-- Records for this task follows --

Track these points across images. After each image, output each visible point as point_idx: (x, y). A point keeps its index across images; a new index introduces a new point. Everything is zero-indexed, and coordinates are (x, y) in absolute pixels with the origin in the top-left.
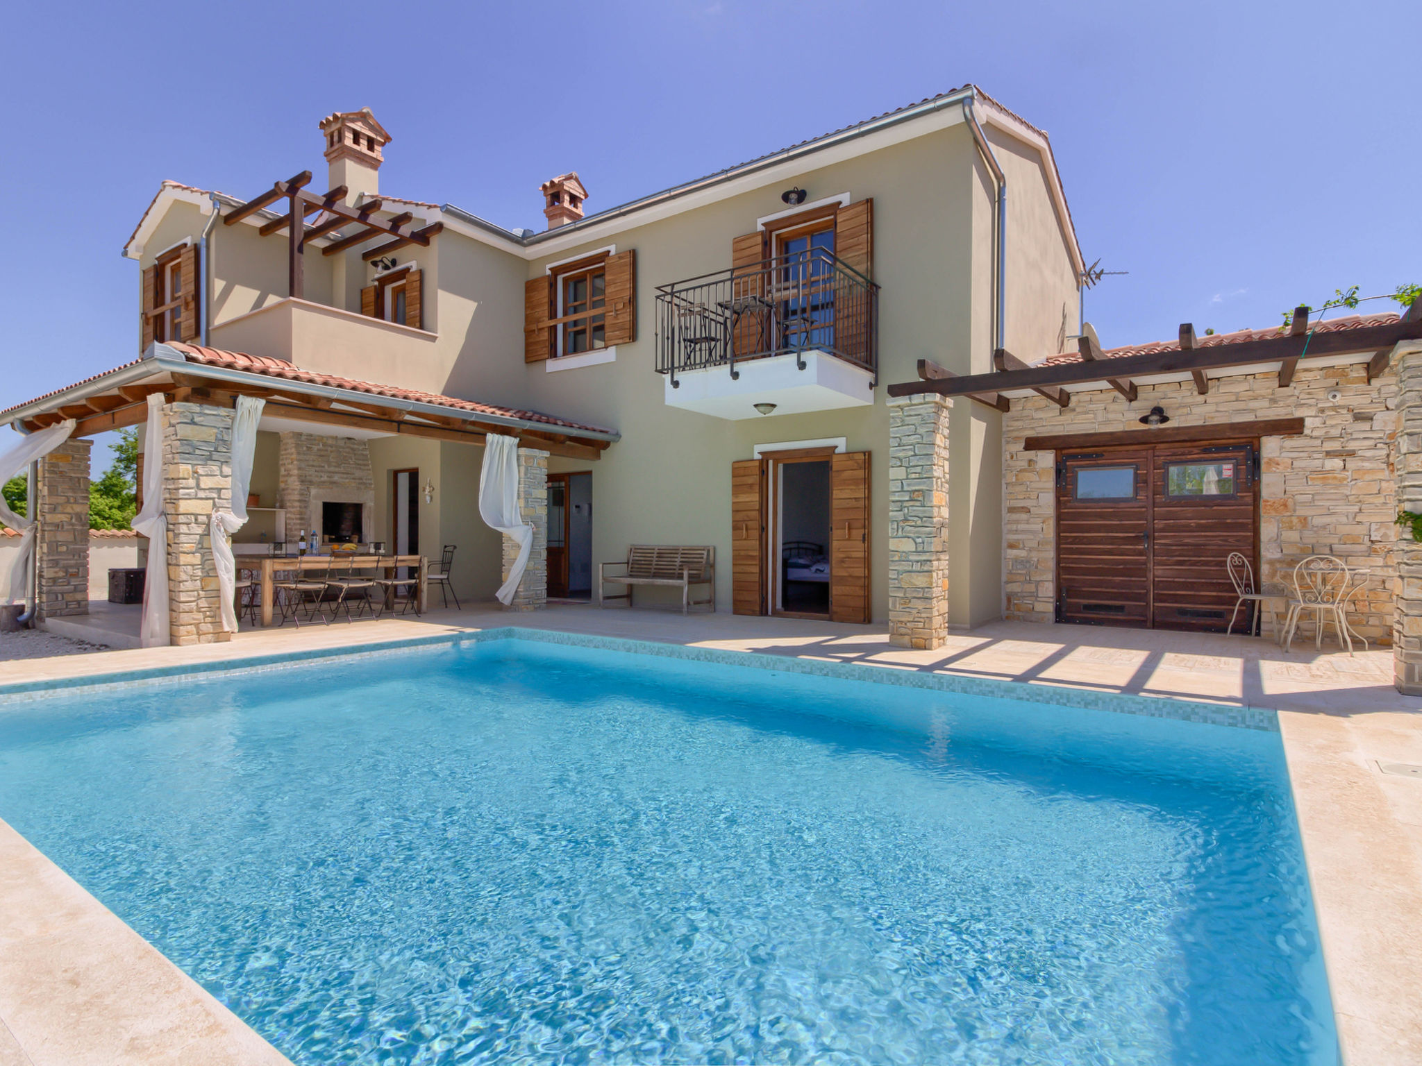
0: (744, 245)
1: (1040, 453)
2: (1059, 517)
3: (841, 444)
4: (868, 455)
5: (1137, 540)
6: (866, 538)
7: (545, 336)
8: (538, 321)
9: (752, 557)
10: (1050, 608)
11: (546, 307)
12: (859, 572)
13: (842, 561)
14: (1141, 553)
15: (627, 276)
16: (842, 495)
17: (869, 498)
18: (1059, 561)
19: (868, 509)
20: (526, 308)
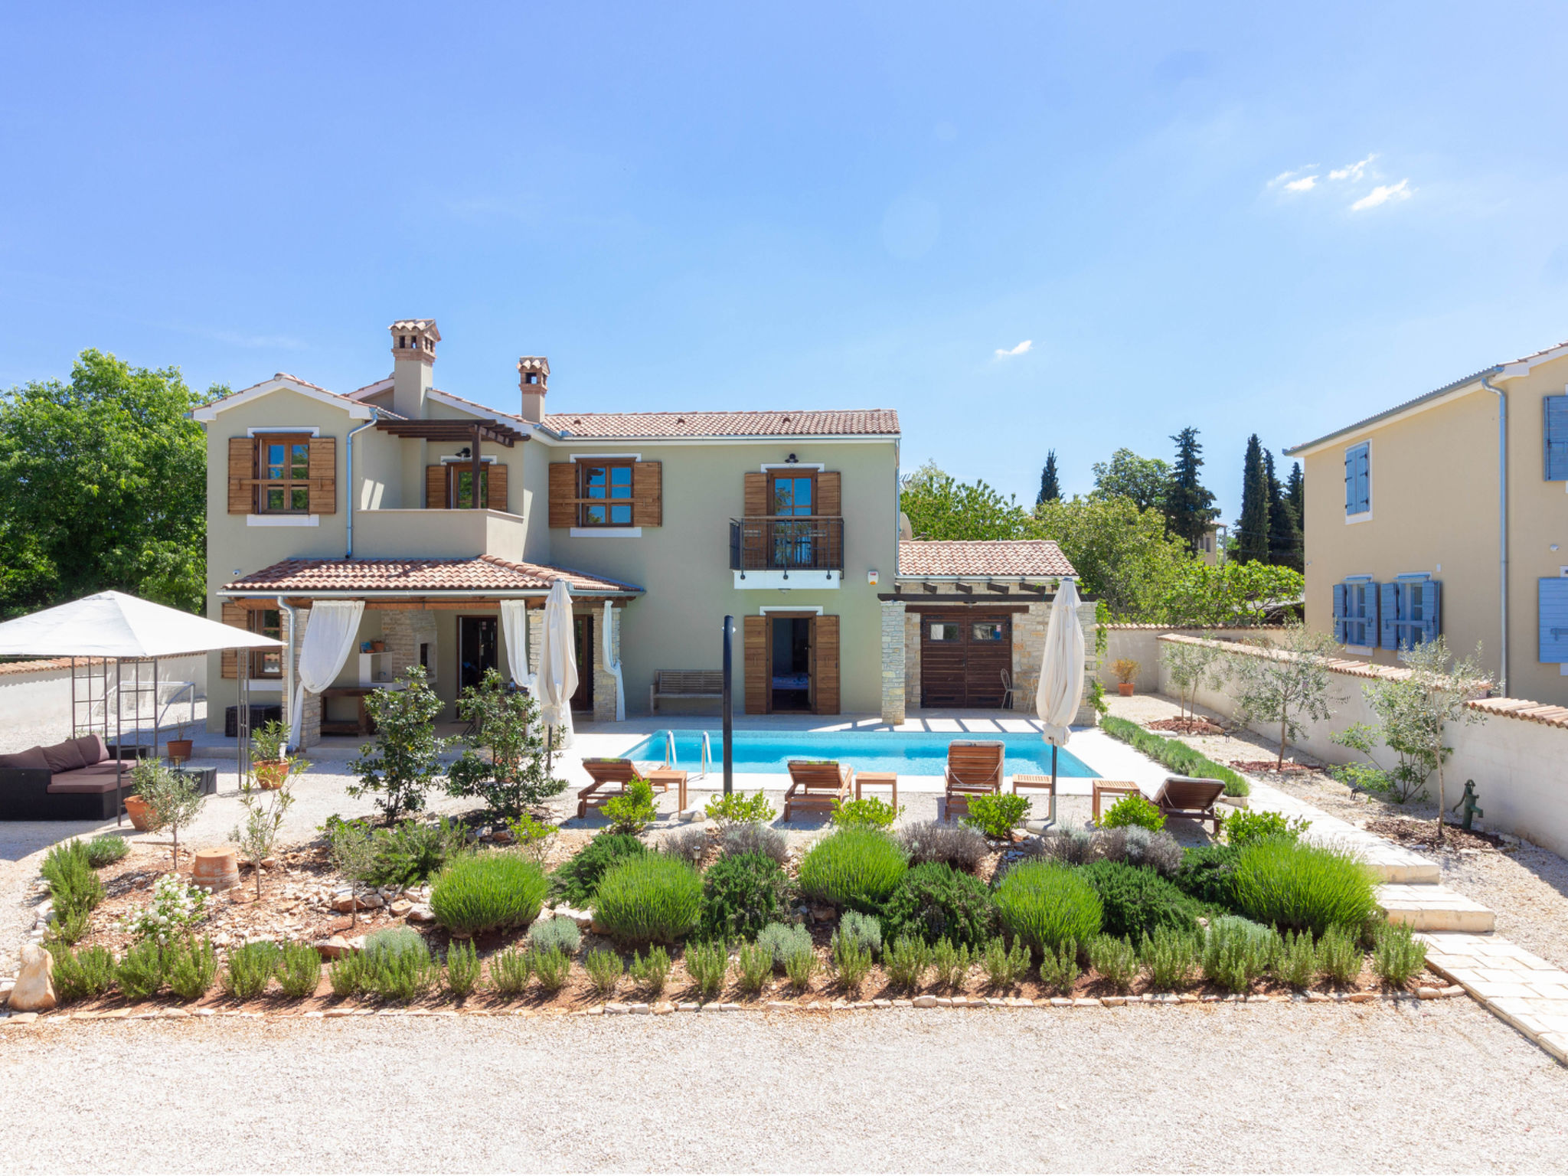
0: (753, 479)
1: (914, 614)
2: (922, 650)
3: (820, 610)
4: (837, 617)
5: (960, 662)
6: (837, 666)
7: (572, 509)
8: (564, 497)
9: (762, 678)
10: (919, 700)
11: (573, 488)
12: (833, 685)
13: (823, 679)
14: (962, 669)
15: (655, 480)
16: (821, 641)
17: (838, 642)
18: (922, 673)
19: (838, 648)
20: (550, 485)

-- Records for this task concluded --

Identify each line in the data above that contains the word "absolute", and copy those lines.

Solution:
Track these points across images. After each image, output each visible point as point_idx: (x, y). A point keeps its index across images; a new index introduces a new point. Everything is zero-indexed, and coordinates are (x, y) in absolute pixels with the origin in the top-left.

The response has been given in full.